> [Exercise objective]
Exact copy, no pictures: output all the records that follow.

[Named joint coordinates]

══════════

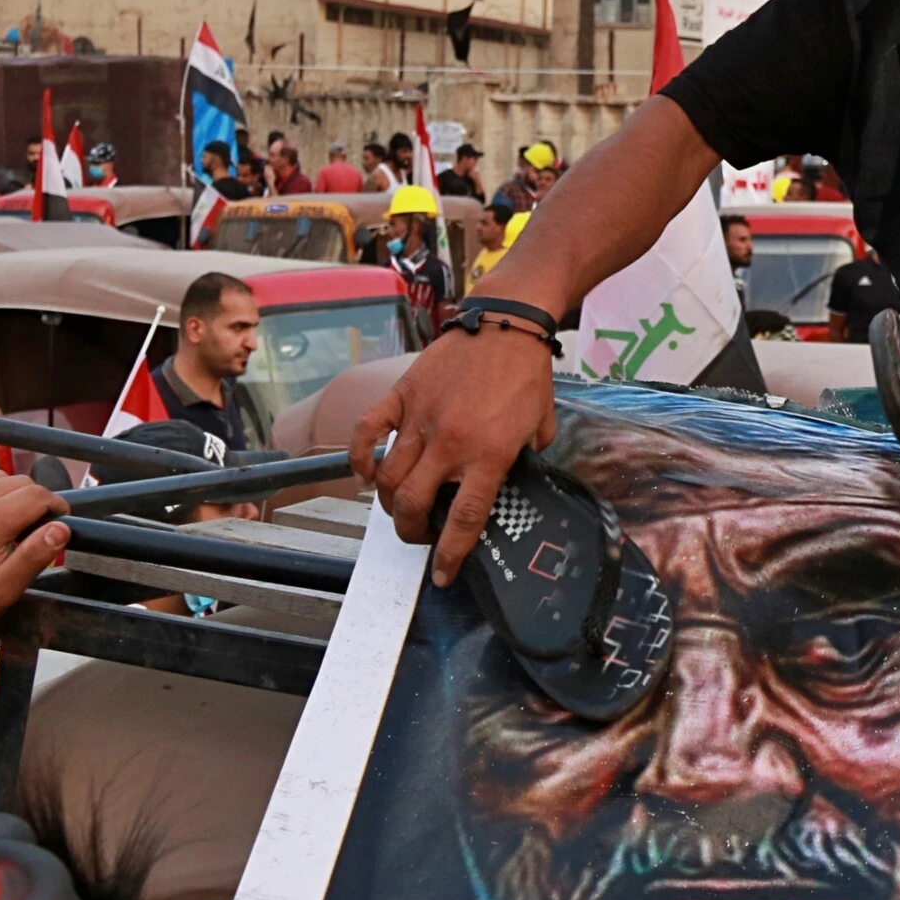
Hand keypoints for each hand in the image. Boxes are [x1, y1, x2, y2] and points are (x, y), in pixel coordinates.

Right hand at [353, 327, 558, 583]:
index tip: (442, 575)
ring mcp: (421, 419)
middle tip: (420, 535)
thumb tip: (512, 472)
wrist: (507, 324)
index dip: (450, 554)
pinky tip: (365, 474)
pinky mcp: (402, 396)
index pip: (463, 519)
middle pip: (412, 505)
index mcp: (489, 456)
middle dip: (411, 532)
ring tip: (399, 508)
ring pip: (387, 477)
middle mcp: (450, 444)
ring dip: (387, 503)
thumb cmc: (527, 374)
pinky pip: (368, 433)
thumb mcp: (540, 424)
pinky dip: (359, 458)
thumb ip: (526, 455)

══════════

> [Answer for the task]
Hand keypoints for each hand in the image. Boxes are [x1, y1, x2, y2] and points are (x, y), in pixel coordinates.

Right hand at [353, 327, 558, 583]:
index tip: (442, 575)
ring mcp: (421, 419)
middle tip: (420, 535)
thumb tip: (512, 472)
wrist: (507, 324)
index dip: (450, 554)
pinky tip: (365, 474)
pinky mcp: (402, 396)
index pip: (463, 519)
middle pip: (412, 505)
index mcp: (489, 456)
middle dip: (411, 532)
ring tip: (399, 508)
ring pip: (387, 477)
middle mcp: (450, 444)
ring dip: (387, 503)
thumb cmc: (527, 374)
pinky pip: (368, 433)
thumb mcp: (540, 424)
pinky dip: (359, 458)
thumb ip: (526, 455)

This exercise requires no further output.